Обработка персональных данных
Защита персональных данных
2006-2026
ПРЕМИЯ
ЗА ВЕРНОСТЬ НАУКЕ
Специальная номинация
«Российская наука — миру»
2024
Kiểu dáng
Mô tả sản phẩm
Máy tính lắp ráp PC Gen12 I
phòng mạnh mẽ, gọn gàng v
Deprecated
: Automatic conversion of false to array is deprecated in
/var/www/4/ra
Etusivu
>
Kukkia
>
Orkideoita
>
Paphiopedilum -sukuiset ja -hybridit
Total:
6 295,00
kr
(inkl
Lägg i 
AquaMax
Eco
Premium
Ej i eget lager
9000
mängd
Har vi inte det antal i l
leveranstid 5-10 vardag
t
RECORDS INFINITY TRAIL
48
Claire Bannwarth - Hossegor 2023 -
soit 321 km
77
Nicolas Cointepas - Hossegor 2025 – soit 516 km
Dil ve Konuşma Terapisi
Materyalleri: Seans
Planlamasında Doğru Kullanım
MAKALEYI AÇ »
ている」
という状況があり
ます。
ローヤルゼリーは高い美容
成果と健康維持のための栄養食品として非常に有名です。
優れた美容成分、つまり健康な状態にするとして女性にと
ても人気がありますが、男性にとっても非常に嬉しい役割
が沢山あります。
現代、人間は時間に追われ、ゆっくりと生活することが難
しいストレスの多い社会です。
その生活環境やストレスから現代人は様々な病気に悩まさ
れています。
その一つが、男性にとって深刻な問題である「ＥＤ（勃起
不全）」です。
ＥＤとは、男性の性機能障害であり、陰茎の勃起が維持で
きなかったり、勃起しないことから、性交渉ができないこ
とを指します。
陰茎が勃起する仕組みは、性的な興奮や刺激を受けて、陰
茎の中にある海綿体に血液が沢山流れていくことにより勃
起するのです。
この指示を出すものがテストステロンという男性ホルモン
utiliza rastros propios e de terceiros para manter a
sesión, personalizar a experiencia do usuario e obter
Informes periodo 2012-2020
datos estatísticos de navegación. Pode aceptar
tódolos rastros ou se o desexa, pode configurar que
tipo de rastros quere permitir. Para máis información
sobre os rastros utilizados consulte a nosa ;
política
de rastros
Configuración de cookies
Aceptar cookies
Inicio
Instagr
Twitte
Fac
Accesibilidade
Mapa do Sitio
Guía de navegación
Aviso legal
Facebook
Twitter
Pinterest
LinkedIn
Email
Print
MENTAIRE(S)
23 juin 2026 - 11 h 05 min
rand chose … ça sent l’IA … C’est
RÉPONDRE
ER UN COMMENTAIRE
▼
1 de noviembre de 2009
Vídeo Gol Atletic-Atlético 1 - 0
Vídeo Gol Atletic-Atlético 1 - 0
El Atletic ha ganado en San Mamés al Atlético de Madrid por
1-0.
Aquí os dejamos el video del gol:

========================================

### Exercise
Only the lines from the one containing "Nicolas Cointepas - Hossegor" through the one containing "この指示を出すものがテストステロンという男性ホルモン" are to be retyped, both boundary lines included, with no other material.

### Answer to this problem
Nicolas Cointepas - Hossegor 2025 – soit 516 km
Dil ve Konuşma Terapisi
Materyalleri: Seans
Planlamasında Doğru Kullanım
MAKALEYI AÇ »
ている」
という状況があり
ます。
ローヤルゼリーは高い美容
成果と健康維持のための栄養食品として非常に有名です。
優れた美容成分、つまり健康な状態にするとして女性にと
ても人気がありますが、男性にとっても非常に嬉しい役割
が沢山あります。
現代、人間は時間に追われ、ゆっくりと生活することが難
しいストレスの多い社会です。
その生活環境やストレスから現代人は様々な病気に悩まさ
れています。
その一つが、男性にとって深刻な問題である「ＥＤ（勃起
不全）」です。
ＥＤとは、男性の性機能障害であり、陰茎の勃起が維持で
きなかったり、勃起しないことから、性交渉ができないこ
とを指します。
陰茎が勃起する仕組みは、性的な興奮や刺激を受けて、陰
茎の中にある海綿体に血液が沢山流れていくことにより勃
起するのです。
この指示を出すものがテストステロンという男性ホルモン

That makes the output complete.